*Shota Katsura1, Janet Sprintall1, Thomas Farrar2, Dongxiao Zhang3,4, Meghan Cronin3
(1.Scripps Institution of Oceanography, University of California, San Diego, 2.Department of Physical Oceanography, Woods Hole Oceanographic Institution, 3.NOAA Pacific Marine Environmental Laboratory, 4.Cooperative Institute for Climate, Ocean, and Ecosystem Studies, University of Washington)
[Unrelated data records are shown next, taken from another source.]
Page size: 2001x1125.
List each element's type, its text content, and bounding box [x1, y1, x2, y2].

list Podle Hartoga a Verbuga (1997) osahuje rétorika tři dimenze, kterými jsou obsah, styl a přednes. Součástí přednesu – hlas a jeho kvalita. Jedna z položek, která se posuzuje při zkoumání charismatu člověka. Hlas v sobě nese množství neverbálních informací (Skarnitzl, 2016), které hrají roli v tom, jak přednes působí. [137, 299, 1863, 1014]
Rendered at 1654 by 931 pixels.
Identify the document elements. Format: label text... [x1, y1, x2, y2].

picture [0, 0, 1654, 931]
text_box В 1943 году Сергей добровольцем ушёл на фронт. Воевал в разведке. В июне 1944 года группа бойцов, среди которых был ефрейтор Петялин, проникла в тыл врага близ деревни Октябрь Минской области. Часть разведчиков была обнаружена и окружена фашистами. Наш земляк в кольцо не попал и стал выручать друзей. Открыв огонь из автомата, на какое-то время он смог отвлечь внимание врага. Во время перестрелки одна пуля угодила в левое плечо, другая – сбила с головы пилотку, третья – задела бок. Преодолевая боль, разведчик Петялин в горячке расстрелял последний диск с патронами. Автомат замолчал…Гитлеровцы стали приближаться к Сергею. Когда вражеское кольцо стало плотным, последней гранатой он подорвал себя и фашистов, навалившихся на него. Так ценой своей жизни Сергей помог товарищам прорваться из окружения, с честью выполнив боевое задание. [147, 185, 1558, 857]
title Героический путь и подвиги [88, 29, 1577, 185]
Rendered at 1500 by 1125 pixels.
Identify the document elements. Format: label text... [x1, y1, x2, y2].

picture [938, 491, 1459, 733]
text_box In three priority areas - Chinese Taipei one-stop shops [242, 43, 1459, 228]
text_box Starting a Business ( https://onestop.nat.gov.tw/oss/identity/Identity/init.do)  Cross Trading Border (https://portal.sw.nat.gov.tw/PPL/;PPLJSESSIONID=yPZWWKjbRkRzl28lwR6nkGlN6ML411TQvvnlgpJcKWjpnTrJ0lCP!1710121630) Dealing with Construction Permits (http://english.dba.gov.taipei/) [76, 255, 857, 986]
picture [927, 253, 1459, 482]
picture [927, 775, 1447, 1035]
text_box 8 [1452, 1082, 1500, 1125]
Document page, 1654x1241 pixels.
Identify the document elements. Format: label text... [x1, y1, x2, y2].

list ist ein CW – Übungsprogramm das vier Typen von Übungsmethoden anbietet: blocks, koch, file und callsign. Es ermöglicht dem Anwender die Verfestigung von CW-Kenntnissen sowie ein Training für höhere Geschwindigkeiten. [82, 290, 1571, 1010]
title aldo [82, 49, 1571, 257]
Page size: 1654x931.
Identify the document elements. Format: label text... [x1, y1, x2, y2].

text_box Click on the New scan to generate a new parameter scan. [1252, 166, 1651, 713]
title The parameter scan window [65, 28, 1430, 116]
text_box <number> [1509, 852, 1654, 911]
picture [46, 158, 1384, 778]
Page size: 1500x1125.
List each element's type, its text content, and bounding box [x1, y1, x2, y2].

Keywords:Barrier Layer, Temperature Inversion, Eastern Tropical Pacific
It is known that salinity plays a dominant role in determining the stratification of the upper ocean, especially where barrier layers (BLs) form between the bases of the mixed layer and the isothermal layer in some regions. The BL interferes with heat and momentum exchange between surface and subsurface layers and can affect sea surface temperature and air-sea interactions. In the eastern tropical Pacific, BLs are distributed along the SSS front south of the eastern Pacific fresh pool in boreal summer and autumn and tend to be associated with temperature inversions (TIs) in boreal autumn. A mixed layer salinity and temperature budget was constructed based on time-series from three mooring observations to investigate the formation of BLs and TIs in the eastern tropical Pacific. BLs and TIs observed at the moorings showed a clear seasonality in their formation and amplitude, which is consistent with the previous climatological studies. However, in contrast to previous studies in the region, the mixed layer salinity budget indicates that precipitation was dominant for the surface freshening in boreal summer and autumn and contributed to the BL formation. The mixed layer temperature budget found that the penetration of shortwave radiation through the mixed layer base had a dominant contribution to the surface cooling and hence the TI formation during the boreal summer and autumn. Geostrophic and Ekman advection also occasionally contributed to the BL and TI formation. The existence of BLs significantly reduced the entrainment cooling and detrainment warming. In addition, the entrainment warmed the mixed layer when BLs with TIs existed. The shallower mixed layers associated with BLs were more sensitive to surface heat and freshwater flux than when BLs were not observed in the water column.